Tras la muerte de la condesa, la vida en palacio se había vuelto harto complicada para Marta. Los encuentros con Bertran se habían espaciado debido a que la joven no gozaba ahora de unas tareas fijas. En vida de Almodis, al levantarse por la mañana conocía exactamente sus obligaciones y al hilo de las mismas trazaba sus planes y fijaba el lugar y el momento para encontrarse con él. Ahora todo había cambiado. Doña Lionor ajustaba las cosas como mejor le convenía y dependiendo siempre de cualquier mandato que llegara por parte del conde. Y Sancha, desolada después de la muerte de su madre, requería su presencia a todas horas. Ante tales cambios, lo único que cabía hacer era buscar una excusa para abandonar la sala y si podía, enviar a Amina al encuentro del joven para indicarle que a su ama le iba a ser imposible acudir a la cita, lo que disgustaba en gran manera a Bertran.
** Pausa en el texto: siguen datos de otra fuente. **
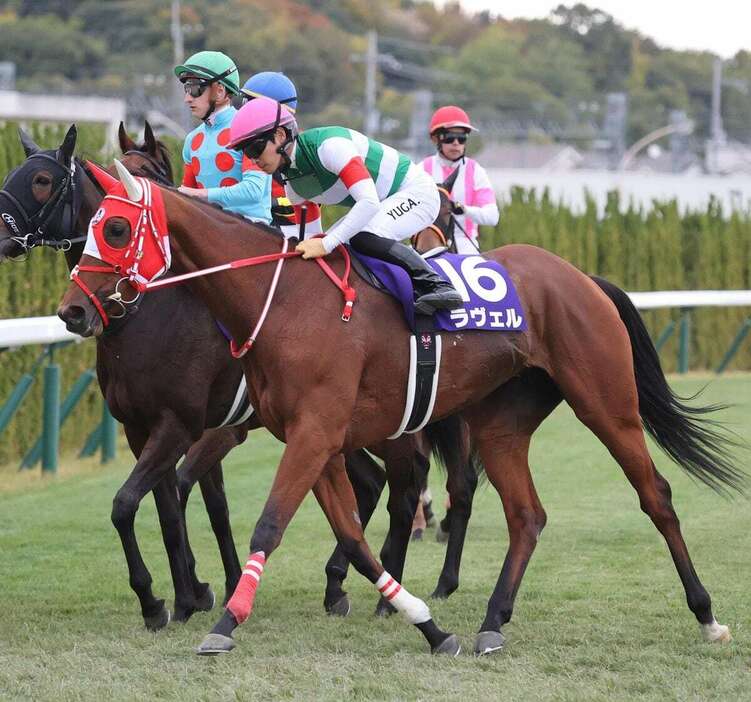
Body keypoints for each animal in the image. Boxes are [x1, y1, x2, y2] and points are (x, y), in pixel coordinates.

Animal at [57, 162, 740, 656]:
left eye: (115, 230)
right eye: (91, 228)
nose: (73, 311)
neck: (281, 303)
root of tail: (583, 278)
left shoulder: (310, 433)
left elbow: (270, 525)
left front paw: (224, 623)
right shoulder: (317, 439)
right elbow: (353, 540)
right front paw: (429, 626)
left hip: (606, 403)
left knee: (656, 496)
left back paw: (707, 616)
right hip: (500, 425)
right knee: (526, 515)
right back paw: (492, 622)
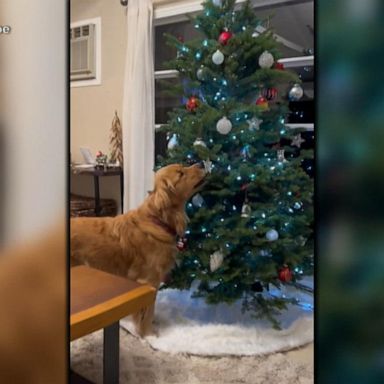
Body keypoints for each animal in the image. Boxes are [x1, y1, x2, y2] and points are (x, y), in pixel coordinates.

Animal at [70, 164, 206, 338]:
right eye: (181, 173)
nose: (201, 164)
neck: (158, 220)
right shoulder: (149, 281)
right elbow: (147, 313)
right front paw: (149, 335)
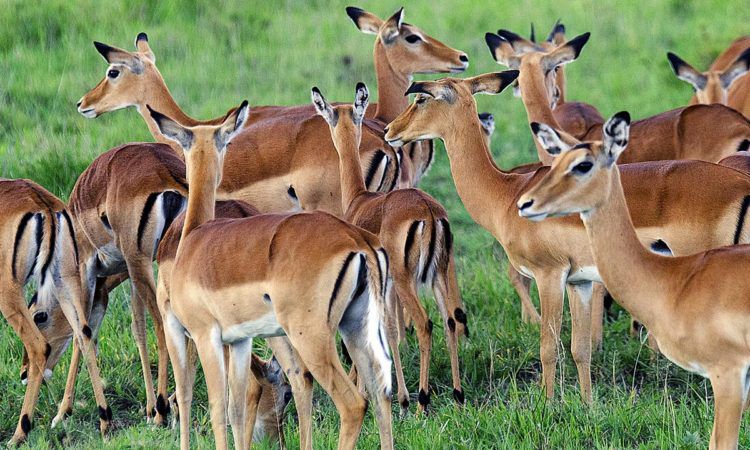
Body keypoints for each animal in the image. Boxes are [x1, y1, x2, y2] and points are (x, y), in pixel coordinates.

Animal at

Aquella mañana el aplazamiento de su entrevista hasta después de la comida le había sentado al muchacho como un golpe de maza en la cabeza. Él, que tan osado era en el empleo de las armas, se tornaba dudoso e irresoluto al tratar con Marta el asunto del que estaba dispuesto a hablar aquel día. Tras muchos titubeos había llegado a dos conclusiones, y ambas tenían que ver con su condición de heredero del vizcondado de Cardona. Bertran preveía la lucha soterrada que se podía desencadenar en palacio, ya que todo el mundo hablaba de ella. Apartado del trono por el momento el príncipe Pedro Ramón y conociendo el carácter de Berenguer, suponía que si el viejo conde nombraba heredero a Cap d'Estopes, la batalla estaba asegurada y su lealtad comprometida sin duda con la causa de éste, ya que además de que le había tratado desde el primer día como un huésped querido, y no como un rehén, estaba el hecho de que le había propuesto nombrarle portaestandarte y alférez suyo, amén de haber adquirido el compromiso de visitar a su padre y llegar a un acuerdo con él, limando rencillas y olvidando agravios, exonerándole de su condición de rehén y tratándole como a cualquiera de los condes sometidos a la
auctoritas
de Barcelona. Por tanto, su lucha interior de lealtades había desaparecido y eso le iba a facilitar la introducción de la segunda y más importante. No tenía la menor duda de que se había enamorado por primera vez en su vida. Lo que había comenzado como una amistad salpicada de frecuentes discusiones se había ido transformando en una admiración profunda por el talante de la muchacha y finalmente en un hermoso sentimiento que había estallado súbitamente como un volcán en su corazón y que, estaba seguro, era para toda la vida. Aquella mañana le iba a pedir que le diera uno de sus pañuelos para anudarlo sobre su antebrazo izquierdo, toda vez que entablara combate pregonando a todo aquel que con él se enfrentara que ella era su dueña. Si todo marchaba según sus cálculos, ella le diría que no merecía tal honor, circunstancia que aprovecharía para decirle que era ella la dama de sus pensamientos y que la pedía en matrimonio. Llegado a ese extremo y en el supuesto que ella aceptara, estaba decidido a saltar cualquier barrera que la costumbre o las conveniencias sociales interpusieran. Para Bertran, demorar la cita de aquella mañana le suponía seguir dándole vueltas al tema y alojar en su interior la posibilidad de que la muchacha le diera por respuesta una negativa alegando que además de su juventud, estaban las dificultades que creaba la diferencia de clases. También a él se le había ocurrido que su padre se opusiera a sus deseos. Si eso sucediera, renunciaría a su condición de heredero de la casa de Cardona y ostentaría como único título el que había logrado por sí mismo: alférez del conde Ramón Berenguer II.

Tras enviar a Amina con el recado de demorar su cita, Marta dejaba volar su pensamiento. Mientras el maestro de música intentaba inculcar en las jóvenes damas los rudimentos de ese arte, ella pensaba en Bertran. Si alguien le hubiera dicho, recién llegada a palacio, que un desconocido iba a ocupar el primer lugar en su corazón, desbancando a su padre, lo hubiera tomado por un loco insensato. Pero ahora, si quería ser honrada consigo misma, debía reconocer que lo primero que acudía a su pensamiento cada mañana nada más abrir los ojos era la imagen del muchacho, y no sólo eso, sino que muchas noches le sorprendía el toque de los laudes en las campanas de las iglesias barcelonesas sin haber todavía conciliado el sueño, evocando el rostro del joven.